Ms Akhter, a 47-year-old solicitor, said she was keen to have a civil marriage and presumed it was on the cards, but her husband refused. She alleges their relationship ended after he said he wanted to take another wife; they separated in 2016. The silly cow, despite being a solicitor and knowing she needed a Civil ceremony STILL didn’t realise she wasn’t married.
However, Mr Justice Williams’ ruling at the High Court in London in July 2018 led to Ms Akhter being entitled to apply for maintenance.
“The wife’s evidence of how the husband put her under pressure saying that Islam permitted polygamy and that she was a bad Muslim and was rejecting the word of God shows a degree of emotional manipulation that is most unattractive,” he said in the judgment. He sounds like a lousy partner, but that still does not make their form of religious service a legal marriage.

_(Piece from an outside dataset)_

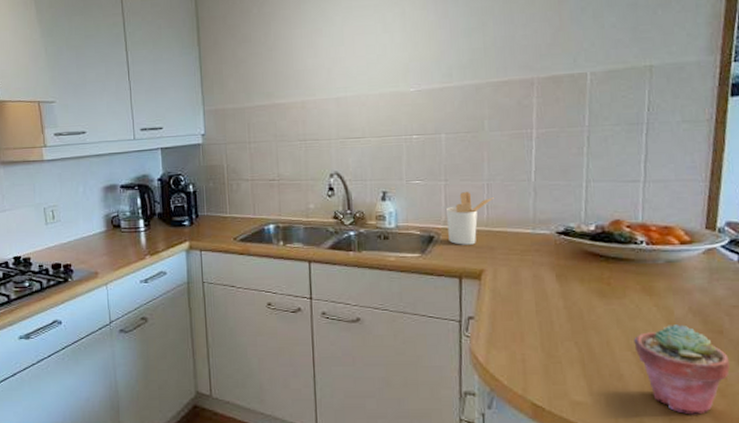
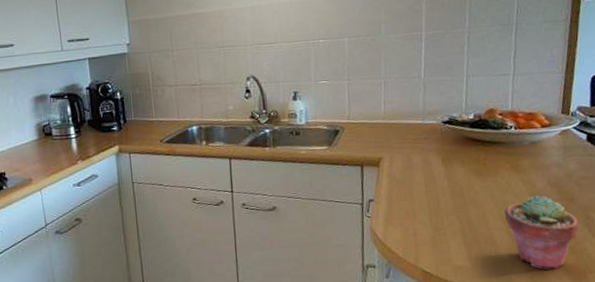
utensil holder: present [445,192,494,245] -> none [349,89,390,137]

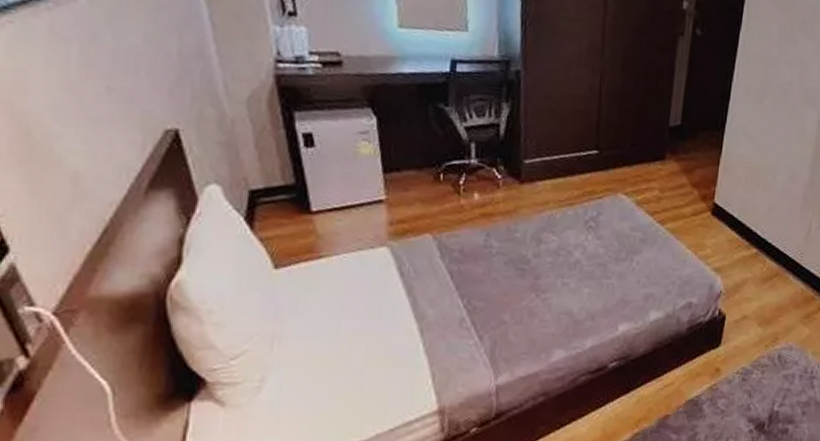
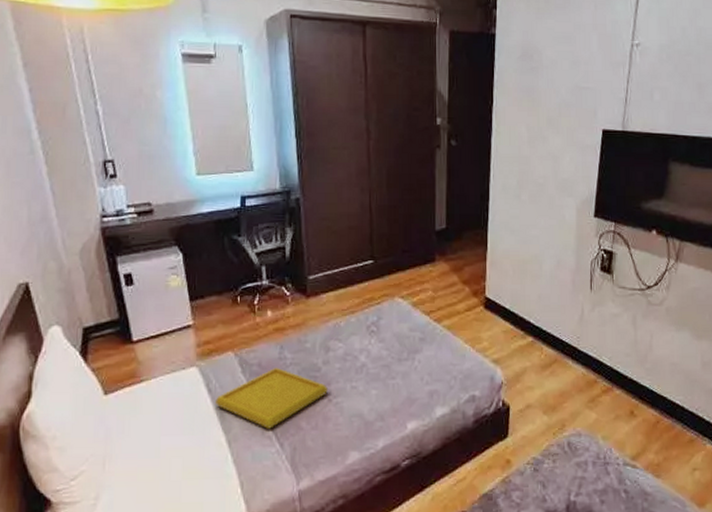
serving tray: none [408,256,536,320] -> present [215,368,328,429]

But in the written judgment which the Court of Appeal handed down on Friday, a trio of judges concluded that upholding the High Court’s ruling “would gravely diminish the value of the system of registration of marriages upon which so much depends in a modern community”.
The judgment added that it is “not difficult for parties who want to be legally married to achieve that status”.
Master of the rolls Sir Terence Etherton, who looked at the case with two other judges, argued the nikah was a “non-qualifying” ceremony. Announcing the court’s decision, he said: “The parties were not marrying ‘under the provisions’ of English law.
“The ceremony was not performed in a registered building. Moreover, no notice had been given to the superintendent registrar, no certificates had been issued, and no registrar or authorised person was present at the ceremony. Further, the parties knew that the ceremony had no legal effect and that they would need to undertake another ceremony that did comply with the relevant requirements in order to be validly married.
“The determination of whether a marriage is void or not cannot, in the court’s view, be dependent on future events, such as the intention to undertake another ceremony or whether there are children.”
It (the case) also makes clear that in England and Wales, a Nikah ceremony alone cannot produce a valid lawful marriage – or at least a void marriage (one that doesn’t comply with rules such as the place of marriage being a registered venue).
The judgment also found that the state does not have a human rights obligation to recognise religious marriage.
The Telegraph understands that Ms Akhter is now considering taking her case to the Supreme Court.
Charles Hale QC of 4PB, who represented Ms Akhter, said: “Thousands of women, usually Muslim women believe that they lawfully marry in this country each year by undertaking a religious ceremony only. Many of them (and its usually Muslim women) do not know in fact that, no matter how many people attend, no matter how public an expression of the marital contract, that they are not in fact lawfully married in accordance with the laws of England and Wales.”
This used to be well known. I recall both ceremonies being organised amongst colleagues and the families of girls I attended school with. As an official of the Lord Chancellor’s department I recall at least one case where the Civil Marriage took place, the bride prefered that she not co-habit with the groom until their religious marriage had taken place. It was his responsibility to organise it, and when he failed to do so she eventually obtained an legal annullment for his refusal to consumate the marriage, knowing that a religious ceremony was a moral but not legal requirement.
That it is no longer well known is a failure of the authorities to make this clear to Muslim women, a pandering to Muslim culture and a reluctance to put Sharia law in its place as nothing to do with the law of the land.
If campaigning bodies are so concerned then let them encourage Muslim women and their families to demand a Civil marriage ceremony first, and the Mosques and Imans demand (as do the Sikhs) to see the valid certificate before they perform the religious ceremony. It isn’t rocket science. And it would prevent child marriage and polygamy as well. Or have I hit on the reason they don’t do this already?